→ Vorliegender Text
============
In gleicher Weise oder zumindest analog könnte derlei über das Lingam, Anus oder die hier beliebte Prostata geäußert werden.
Im weiteren Verlauf interessiert mich auch, was sowohl die Person, die den Beitrag erstellt hat, als auch die kommentierenden Herrschaften unter
achtsam verstehen.
Ist die Bedeutung nun lexikalisch oder aus dem hinayana Buddhismus sati (Pali; Achstsamkeit) (gern verwechswelt mit vipassanā – Pali; Einsicht) bzw. im psychologischen/psychotherapeutischen Kontext.
Das ist keineswegs übertrieben, den je nach Bezug variiert die Bedeutung.
============
→ Vorliegende Datensätze
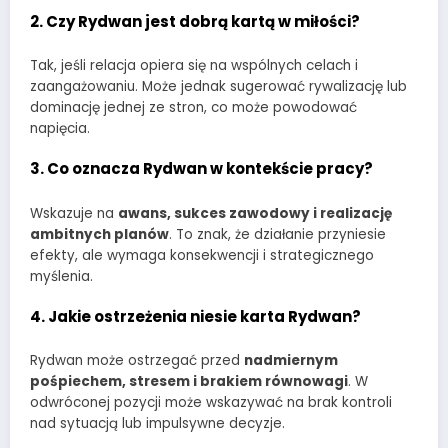
2. Czy Rydwan jest dobrą kartą w miłości?
Tak, jeśli relacja opiera się na wspólnych celach i
zaangażowaniu. Może jednak sugerować rywalizację lub
dominację jednej ze stron, co może powodować
napięcia.
3. Co oznacza Rydwan w kontekście pracy?
Wskazuje na
awans, sukces zawodowy i realizację
ambitnych planów
. To znak, że działanie przyniesie
efekty, ale wymaga konsekwencji i strategicznego
myślenia.
4. Jakie ostrzeżenia niesie karta Rydwan?
Rydwan może ostrzegać przed
nadmiernym
pośpiechem, stresem i brakiem równowagi
. W
odwróconej pozycji może wskazywać na brak kontroli
nad sytuacją lub impulsywne decyzje.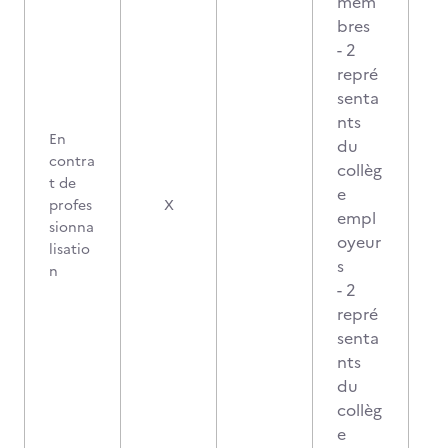
mem
bres
- 2
repré
senta
nts
En
du
contra
collèg
t de
e
2
profes
X
empl
sionna
oyeur
lisatio
s
n
- 2
repré
senta
nts
du
collèg
e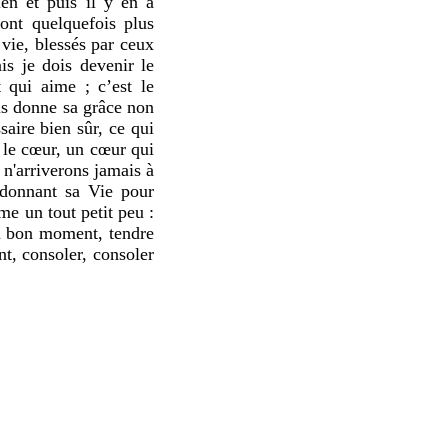
rien et puis il y en a
ont quelquefois plus
 vie, blessés par ceux
is je dois devenir le
t qui aime ; c’est le
us donne sa grâce non
saire bien sûr, ce qui
 le cœur, un cœur qui
 n'arriverons jamais à
 donnant sa Vie pour
e un tout petit peu :
au bon moment, tendre
, consoler, consoler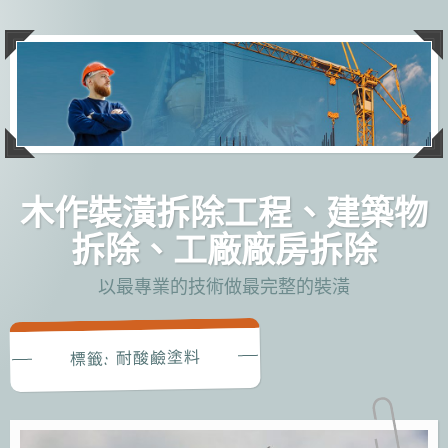
跳
至
主
要
內
容
木作裝潢拆除工程、建築物
拆除、工廠廠房拆除
以最專業的技術做最完整的裝潢
耐酸鹼塗料
標籤: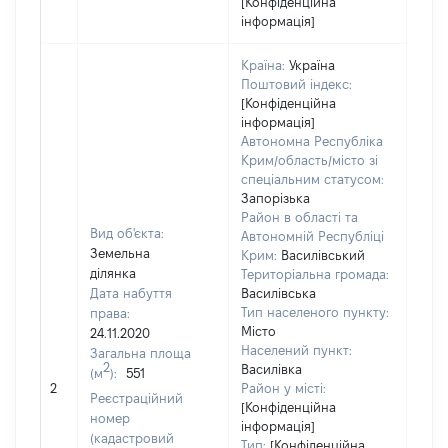
[Конфіденційна
інформація]
Країна:
Україна
Поштовий індекс:
[Конфіденційна
інформація]
Автономна Республіка
Крим/область/місто зі
спеціальним статусом:
Запорізька
Район в області та
Вид об'єкта:
Автономній Республіці
Земельна
Крим:
Василівський
ділянка
Територіальна громада:
Дата набуття
Василівська
Тип населеного пункту:
права:
1851
Місто
24.11.2020
Тип
Населений пункт:
Загальна площа
варт
2
Василівка
(м
):
551
обʼє
2
Район у місті:
варт
Реєстраційний
[Конфіденційна
дату
номер
інформація]
набу
(кадастровий
Тип:
[Конфіденційна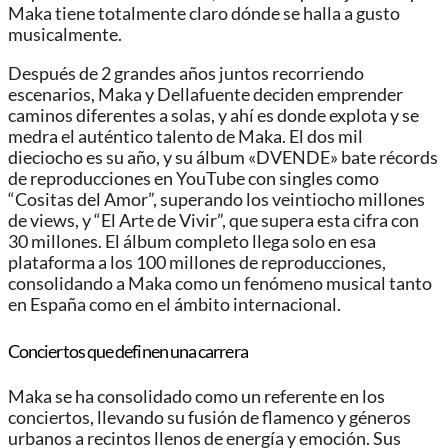
Maka tiene totalmente claro dónde se halla a gusto
musicalmente.
Después de 2 grandes años juntos recorriendo
escenarios, Maka y Dellafuente deciden emprender
caminos diferentes a solas, y ahí es donde explota y se
medra el auténtico talento de Maka. El dos mil
dieciocho es su año, y su álbum «DVENDE» bate récords
de reproducciones en YouTube con singles como
“Cositas del Amor”, superando los veintiocho millones
de views, y “El Arte de Vivir”, que supera esta cifra con
30 millones. El álbum completo llega solo en esa
plataforma a los 100 millones de reproducciones,
consolidando a Maka como un fenómeno musical tanto
en España como en el ámbito internacional.
Conciertos que definen una carrera
Maka se ha consolidado como un referente en los
conciertos, llevando su fusión de flamenco y géneros
urbanos a recintos llenos de energía y emoción. Sus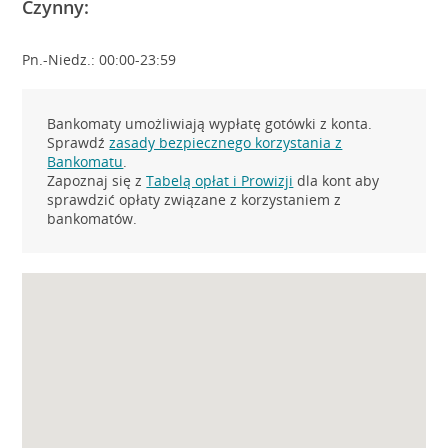
Czynny:
Pn.-Niedz.: 00:00-23:59
Bankomaty umożliwiają wypłatę gotówki z konta.
Sprawdź
zasady bezpiecznego korzystania z
Bankomatu
.
Zapoznaj się z
Tabelą opłat i Prowizji
dla kont aby
sprawdzić opłaty związane z korzystaniem z
bankomatów.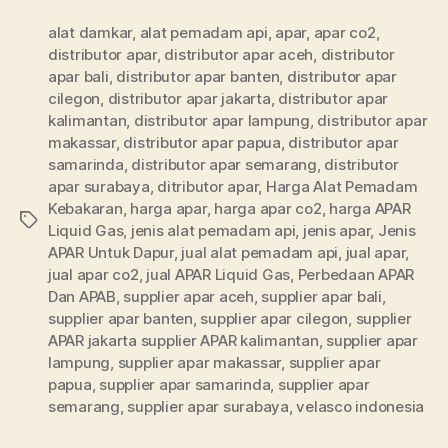
alat damkar
,
alat pemadam api
,
apar
,
apar co2
,
distributor apar
,
distributor apar aceh
,
distributor
apar bali
,
distributor apar banten
,
distributor apar
cilegon
,
distributor apar jakarta
,
distributor apar
kalimantan
,
distributor apar lampung
,
distributor apar
makassar
,
distributor apar papua
,
distributor apar
samarinda
,
distributor apar semarang
,
distributor
apar surabaya
,
ditributor apar
,
Harga Alat Pemadam
Kebakaran
,
harga apar
,
harga apar co2
,
harga APAR
Liquid Gas
,
jenis alat pemadam api
,
jenis apar
,
Jenis
APAR Untuk Dapur
,
jual alat pemadam api
,
jual apar
,
jual apar co2
,
jual APAR Liquid Gas
,
Perbedaan APAR
Dan APAB
,
supplier apar aceh
,
supplier apar bali
,
supplier apar banten
,
supplier apar cilegon
,
supplier
APAR jakarta supplier APAR kalimantan
,
supplier apar
lampung
,
supplier apar makassar
,
supplier apar
papua
,
supplier apar samarinda
,
supplier apar
semarang
,
supplier apar surabaya
,
velasco indonesia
============
→ Arbeitsauftrag 1
Nenne alle Körperbezeichnungen, die im vorliegenden Text im ersten Satz genannt werden.
→ Arbeitsauftrag 2
Gib den Absatz des vorliegenden Textes, der mit „Ist die Bedeutung nun lexikalisch“ beginnt, als knappe Liste der dort genannten möglichen Bedeutungsquellen wieder.

→ Lösung 1
Lingam, Anus, Prostata

→ Lösung 2
- lexikalische Bedeutung
- Bedeutung aus dem Hinayana-Buddhismus: sati (Pali, Achtsamkeit), oft verwechselt mit vipassanā (Pali, Einsicht)
- Bedeutung im psychologischen bzw. psychotherapeutischen Kontext